Only the text of the records belongs in the answer; the pictures must be dropped.

*** DATA FOR PROCESSING

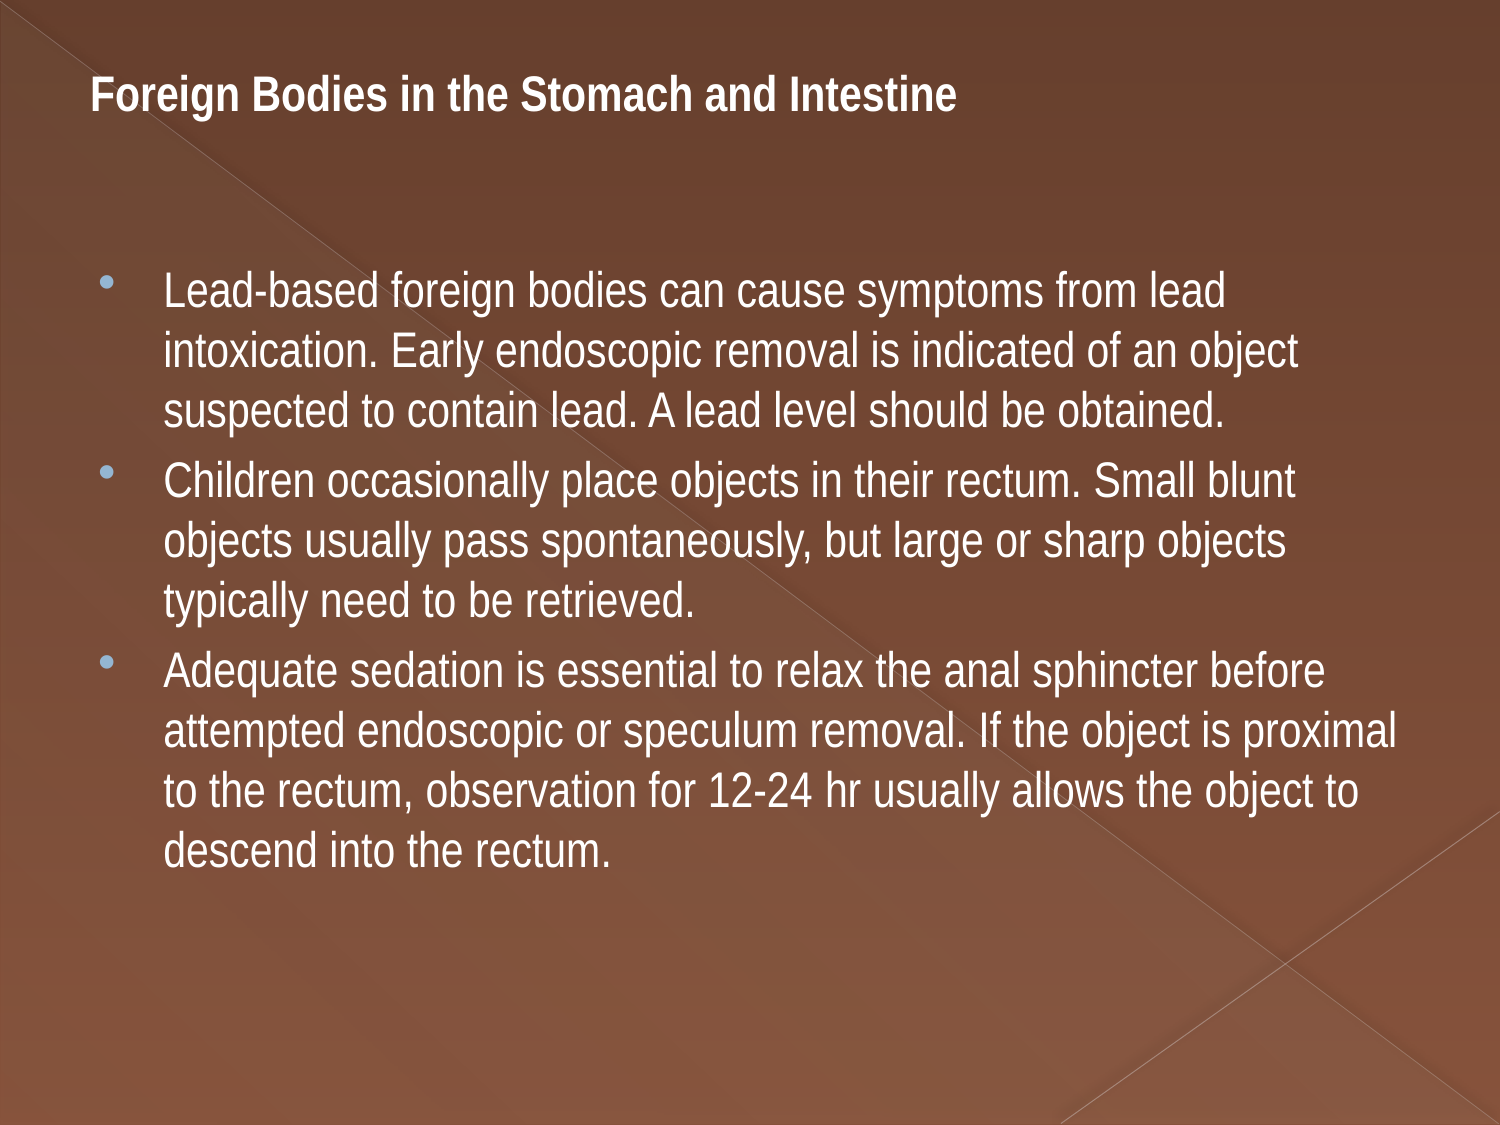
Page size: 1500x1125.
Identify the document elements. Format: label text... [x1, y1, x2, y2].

list Lead-based foreign bodies can cause symptoms from lead intoxication. Early endoscopic removal is indicated of an object suspected to contain lead. A lead level should be obtained. Children occasionally place objects in their rectum. Small blunt objects usually pass spontaneously, but large or sharp objects typically need to be retrieved. Adequate sedation is essential to relax the anal sphincter before attempted endoscopic or speculum removal. If the object is proximal to the rectum, observation for 12-24 hr usually allows the object to descend into the rectum. [75, 249, 1425, 950]
text_box Foreign Bodies in the Stomach and Intestine [74, 45, 988, 138]
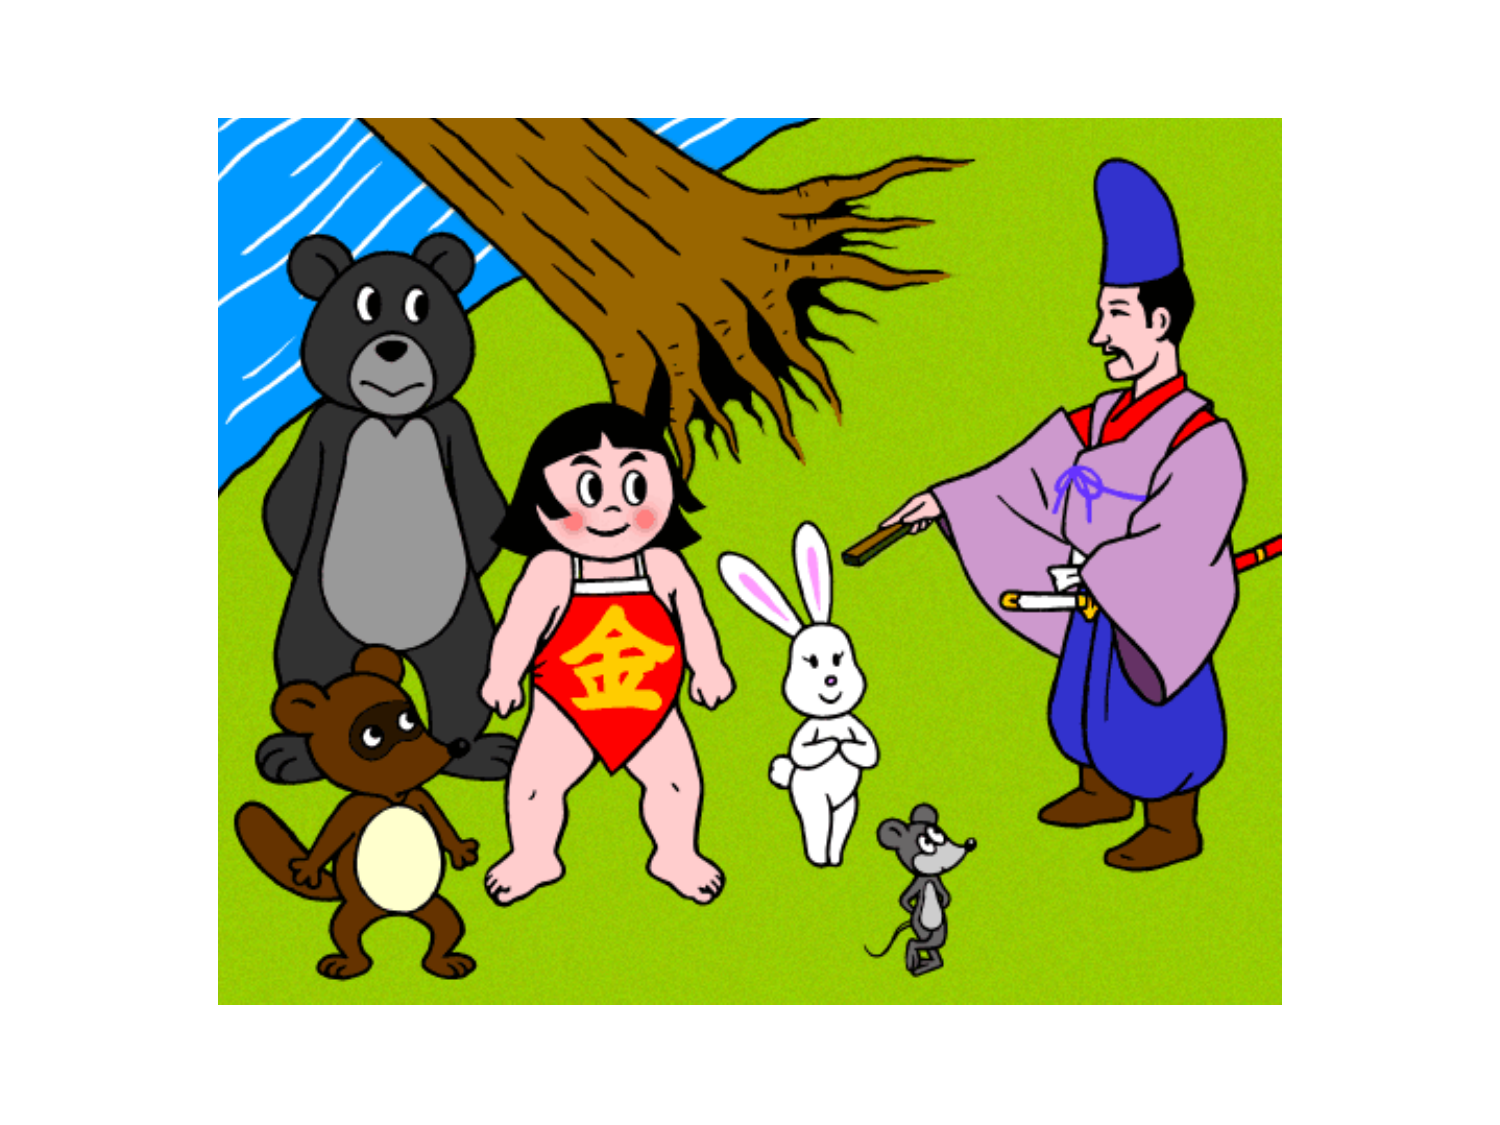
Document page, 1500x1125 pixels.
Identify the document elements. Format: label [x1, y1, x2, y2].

picture [218, 118, 1282, 1005]
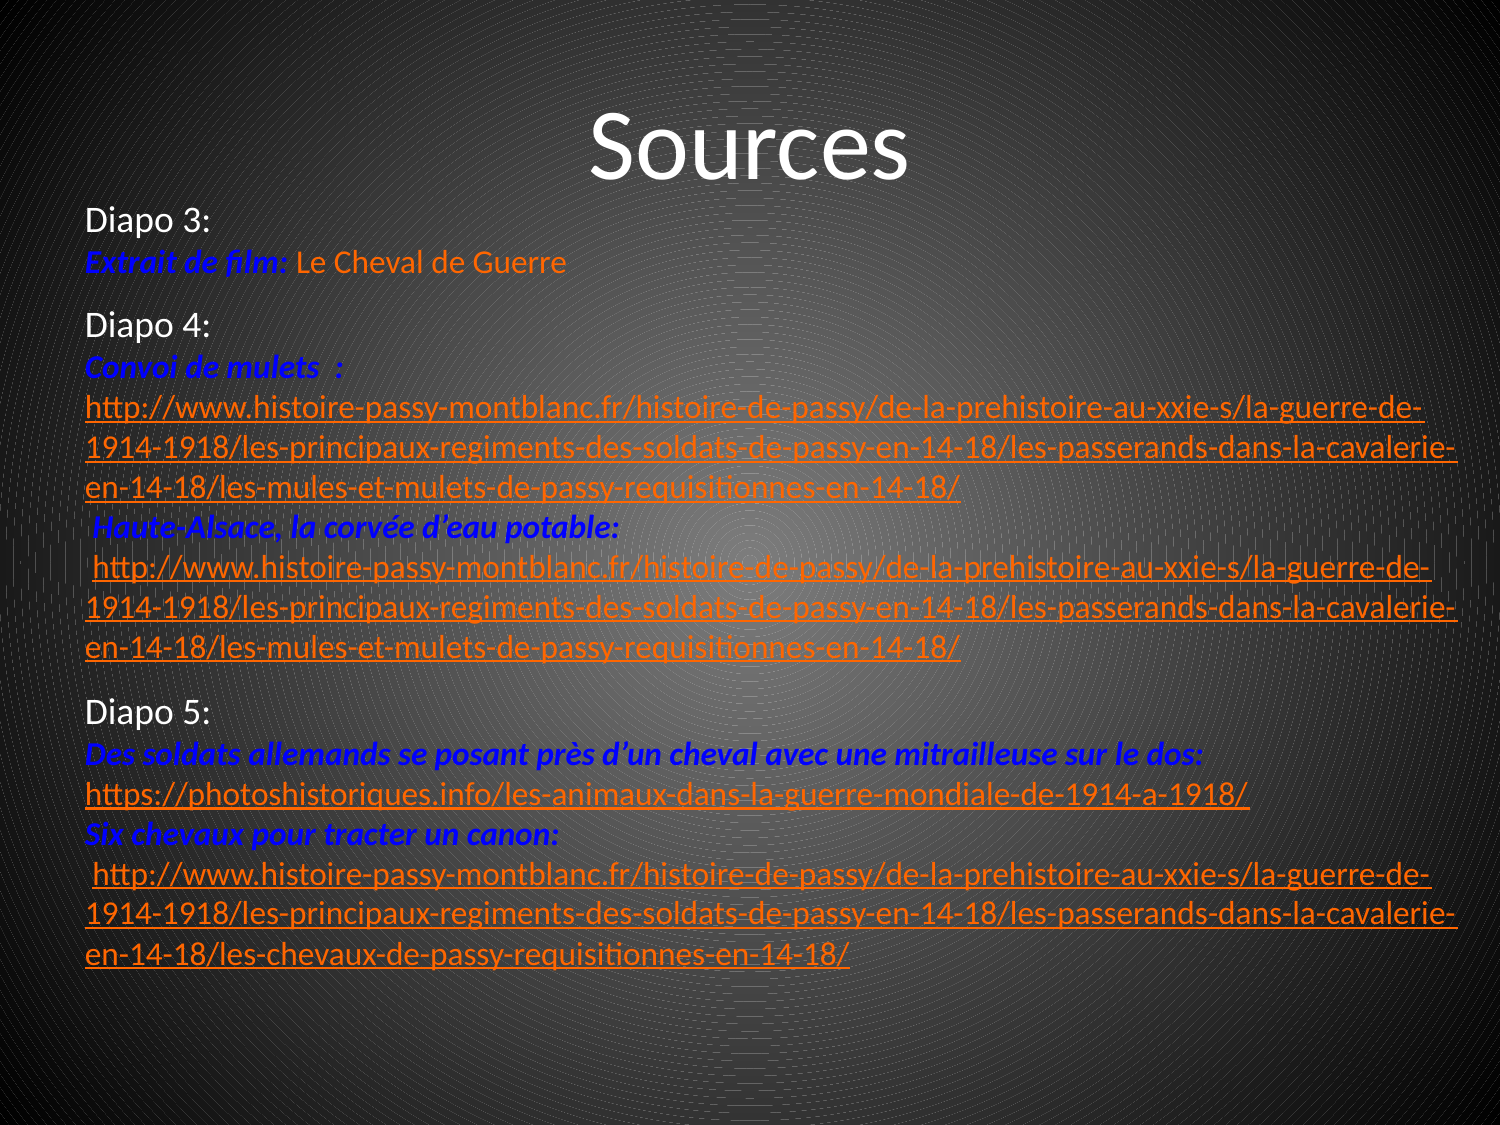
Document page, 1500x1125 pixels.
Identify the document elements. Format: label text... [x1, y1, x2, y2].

******

• [RESPONSE TO THE EXERCISE]:
Page size: 1500x1125.
Identify the document elements. Format: label text... [x1, y1, x2, y2].

list Lead-based foreign bodies can cause symptoms from lead intoxication. Early endoscopic removal is indicated of an object suspected to contain lead. A lead level should be obtained. Children occasionally place objects in their rectum. Small blunt objects usually pass spontaneously, but large or sharp objects typically need to be retrieved. Adequate sedation is essential to relax the anal sphincter before attempted endoscopic or speculum removal. If the object is proximal to the rectum, observation for 12-24 hr usually allows the object to descend into the rectum. [75, 249, 1425, 950]
text_box Foreign Bodies in the Stomach and Intestine [74, 45, 988, 138]
Document page, 1500x1125 pixels.
Identify the document elements. Format: label [x1, y1, x2, y2].

picture [218, 118, 1282, 1005]
Document page, 1500x1125 pixels.
Identify the document elements. Format: label text... [x1, y1, x2, y2].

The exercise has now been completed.